Britain used to devote 0.7% of output measured as gross national income to overseas development aid, but the Conservative government ousted by Labour this month cut that level to 0.5% in 2021 to help pay for the COVID-19 pandemic.

Dodds said the 0.7% spending level was "really important" for Labour when it was last in government between 1997 and 2010, and that a strong global aid role was in its DNA.

"So we are really determined to do what we can to try and get back to 0.7, to make sure that we're fulfilling those responsibilities, that we're ultimately acting in our country's interest, in the global interest," she said.

"But we are going to have to do that, as I said, when fiscal circumstances allow, and fiscal circumstances are quite difficult in the UK at the moment," she said, providing no time line for the return to 0.7%.

Dodds said the previous government had diverted funding to help house migrants and refugees, rather than spending that aid abroad, and the new government would change that by shifting the focus to tackling the root causes of illegal migration.

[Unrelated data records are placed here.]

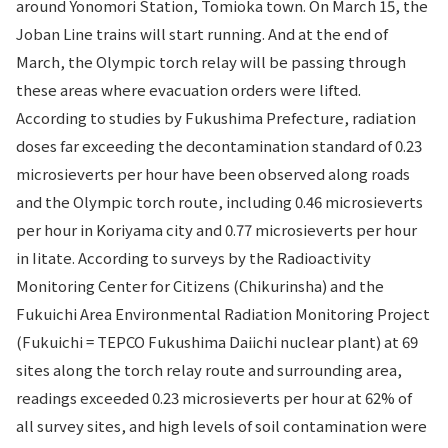
around Yonomori Station, Tomioka town. On March 15, the
Joban Line trains will start running. And at the end of
March, the Olympic torch relay will be passing through
these areas where evacuation orders were lifted.
According to studies by Fukushima Prefecture, radiation
doses far exceeding the decontamination standard of 0.23
microsieverts per hour have been observed along roads
and the Olympic torch route, including 0.46 microsieverts
per hour in Koriyama city and 0.77 microsieverts per hour
in Iitate. According to surveys by the Radioactivity
Monitoring Center for Citizens (Chikurinsha) and the
Fukuichi Area Environmental Radiation Monitoring Project
(Fukuichi = TEPCO Fukushima Daiichi nuclear plant) at 69
sites along the torch relay route and surrounding area,
readings exceeded 0.23 microsieverts per hour at 62% of
all survey sites, and high levels of soil contamination were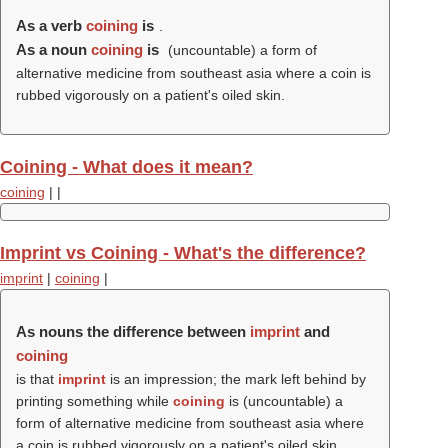
As a verb
coining
is
.
As a noun
coining
is
(uncountable) a form of
alternative medicine from southeast asia where a coin is
rubbed vigorously on a patient's oiled skin.
Coining - What does it mean?
coining
|
|
Imprint vs Coining - What's the difference?
imprint
|
coining
|
As nouns the difference between
imprint
and
coining
is that
imprint
is an impression; the mark left behind by
printing something while
coining
is (uncountable) a
form of alternative medicine from southeast asia where
a coin is rubbed vigorously on a patient's oiled skin.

An already announced 84-million pound ($108.5 million) funding package will not include housing funds, focusing instead on "long-term drivers" of migration such as climate crises, armed conflict and difficult economic circumstances, she said.

Asked whether Britain would support a future capital increase for the World Bank, Dodds said the government was supportive of the goal of a bigger bank but that it was important to first focus on reforms of the development lender to better address climate change and other global challenges.

She said Britain could supply the expertise of the City of London banking sector to drive reforms and attract private capital to financing the clean energy transition.

Touching on the G20 Common Framework on debt restructuring - a platform to help get overstretched countries back on their feet - Dodds said Britain would push for debt service "holidays" for countries that are impacted by the climate crisis.

This, she said, would make debt for developing countries ultimately "more robust".